### Aim
Arrange every line of the items below as a Markdown table with the columns "Row" and "Line". Number the rows in order and leave out blank lines.

### Input records

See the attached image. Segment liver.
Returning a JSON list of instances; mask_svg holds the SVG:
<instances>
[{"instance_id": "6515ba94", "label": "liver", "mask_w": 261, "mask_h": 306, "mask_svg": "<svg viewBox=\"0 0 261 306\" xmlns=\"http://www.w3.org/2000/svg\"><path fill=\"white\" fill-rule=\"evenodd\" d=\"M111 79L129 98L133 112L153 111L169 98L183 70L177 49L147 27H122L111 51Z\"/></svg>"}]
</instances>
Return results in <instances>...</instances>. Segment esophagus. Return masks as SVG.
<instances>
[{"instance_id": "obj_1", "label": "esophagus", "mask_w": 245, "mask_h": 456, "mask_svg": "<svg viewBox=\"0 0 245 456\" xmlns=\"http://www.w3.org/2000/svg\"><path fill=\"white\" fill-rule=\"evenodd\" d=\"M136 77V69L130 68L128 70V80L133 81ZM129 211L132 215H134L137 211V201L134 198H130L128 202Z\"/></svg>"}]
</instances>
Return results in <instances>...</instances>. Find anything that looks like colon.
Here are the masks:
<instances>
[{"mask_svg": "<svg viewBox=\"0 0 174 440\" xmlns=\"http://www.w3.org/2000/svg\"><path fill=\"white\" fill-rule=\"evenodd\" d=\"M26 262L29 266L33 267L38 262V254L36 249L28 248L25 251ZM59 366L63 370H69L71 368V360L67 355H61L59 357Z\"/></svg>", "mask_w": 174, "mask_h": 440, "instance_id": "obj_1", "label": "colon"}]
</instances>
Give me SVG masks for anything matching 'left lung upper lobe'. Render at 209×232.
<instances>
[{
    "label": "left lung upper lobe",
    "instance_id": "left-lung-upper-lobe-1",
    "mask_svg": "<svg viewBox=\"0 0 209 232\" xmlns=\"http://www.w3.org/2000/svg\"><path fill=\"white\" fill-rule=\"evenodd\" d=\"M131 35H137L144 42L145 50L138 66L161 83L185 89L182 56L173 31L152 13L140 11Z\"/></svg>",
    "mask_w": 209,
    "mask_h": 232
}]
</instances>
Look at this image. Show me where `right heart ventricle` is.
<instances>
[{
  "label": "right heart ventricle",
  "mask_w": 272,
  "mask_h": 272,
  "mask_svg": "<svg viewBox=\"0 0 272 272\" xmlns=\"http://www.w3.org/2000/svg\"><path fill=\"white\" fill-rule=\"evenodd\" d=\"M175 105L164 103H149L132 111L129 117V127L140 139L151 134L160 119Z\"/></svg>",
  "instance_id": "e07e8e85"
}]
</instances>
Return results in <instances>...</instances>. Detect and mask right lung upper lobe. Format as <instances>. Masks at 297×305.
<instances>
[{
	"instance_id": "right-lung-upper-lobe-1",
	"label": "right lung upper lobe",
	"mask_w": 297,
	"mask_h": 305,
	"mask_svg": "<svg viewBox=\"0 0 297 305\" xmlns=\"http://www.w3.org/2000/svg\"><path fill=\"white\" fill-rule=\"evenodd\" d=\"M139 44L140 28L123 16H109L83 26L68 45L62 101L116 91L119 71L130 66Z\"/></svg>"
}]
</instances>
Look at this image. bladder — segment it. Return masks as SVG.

### Written response
| Row | Line |
|---|---|
| 1 | See the attached image. Segment liver. |
| 2 | Returning a JSON list of instances; mask_svg holds the SVG: |
| 3 | <instances> |
| 4 | [{"instance_id": "6515ba94", "label": "liver", "mask_w": 261, "mask_h": 306, "mask_svg": "<svg viewBox=\"0 0 261 306\" xmlns=\"http://www.w3.org/2000/svg\"><path fill=\"white\" fill-rule=\"evenodd\" d=\"M111 79L129 98L133 112L153 111L169 98L183 70L177 49L147 27H122L111 51Z\"/></svg>"}] |
| 5 | </instances> |
| 6 | Return results in <instances>...</instances>. Segment esophagus. Return masks as SVG. |
| 7 | <instances> |
| 8 | [{"instance_id": "obj_1", "label": "esophagus", "mask_w": 245, "mask_h": 456, "mask_svg": "<svg viewBox=\"0 0 245 456\" xmlns=\"http://www.w3.org/2000/svg\"><path fill=\"white\" fill-rule=\"evenodd\" d=\"M136 77V69L130 68L128 70V80L133 81ZM129 211L132 215H134L137 211V201L134 198H130L128 202Z\"/></svg>"}] |
| 9 | </instances> |
| 10 | Return results in <instances>...</instances>. Find anything that looks like colon. |
| 11 | Here are the masks: |
| 12 | <instances> |
| 13 | [{"mask_svg": "<svg viewBox=\"0 0 174 440\" xmlns=\"http://www.w3.org/2000/svg\"><path fill=\"white\" fill-rule=\"evenodd\" d=\"M26 262L29 266L33 267L38 262V254L36 249L28 248L25 251ZM59 366L63 370H69L71 368V360L67 355H61L59 357Z\"/></svg>", "mask_w": 174, "mask_h": 440, "instance_id": "obj_1", "label": "colon"}] |
| 14 | </instances> |
| 15 | Give me SVG masks for anything matching 'left lung upper lobe'. Render at 209×232. |
| 16 | <instances> |
| 17 | [{ |
| 18 |     "label": "left lung upper lobe", |
| 19 |     "instance_id": "left-lung-upper-lobe-1", |
| 20 |     "mask_svg": "<svg viewBox=\"0 0 209 232\" xmlns=\"http://www.w3.org/2000/svg\"><path fill=\"white\" fill-rule=\"evenodd\" d=\"M131 35H137L144 42L145 50L138 66L161 83L185 89L182 56L173 31L152 13L140 11Z\"/></svg>", |
| 21 |     "mask_w": 209, |
| 22 |     "mask_h": 232 |
| 23 | }] |
| 24 | </instances> |
| 25 | Look at this image. Show me where `right heart ventricle` is. |
| 26 | <instances> |
| 27 | [{ |
| 28 |   "label": "right heart ventricle", |
| 29 |   "mask_w": 272, |
| 30 |   "mask_h": 272, |
| 31 |   "mask_svg": "<svg viewBox=\"0 0 272 272\" xmlns=\"http://www.w3.org/2000/svg\"><path fill=\"white\" fill-rule=\"evenodd\" d=\"M175 105L164 103H149L132 111L129 117V127L140 139L151 134L160 119Z\"/></svg>", |
| 32 |   "instance_id": "e07e8e85" |
| 33 | }] |
| 34 | </instances> |
| 35 | Return results in <instances>...</instances>. Detect and mask right lung upper lobe. Format as <instances>. Masks at 297×305. |
| 36 | <instances> |
| 37 | [{ |
| 38 | 	"instance_id": "right-lung-upper-lobe-1", |
| 39 | 	"label": "right lung upper lobe", |
| 40 | 	"mask_w": 297, |
| 41 | 	"mask_h": 305, |
| 42 | 	"mask_svg": "<svg viewBox=\"0 0 297 305\" xmlns=\"http://www.w3.org/2000/svg\"><path fill=\"white\" fill-rule=\"evenodd\" d=\"M139 44L140 28L123 16H109L83 26L68 45L62 101L116 91L119 71L130 66Z\"/></svg>" |
| 43 | }] |
| 44 | </instances> |
| 45 | Look at this image. bladder — segment it. Return masks as SVG. |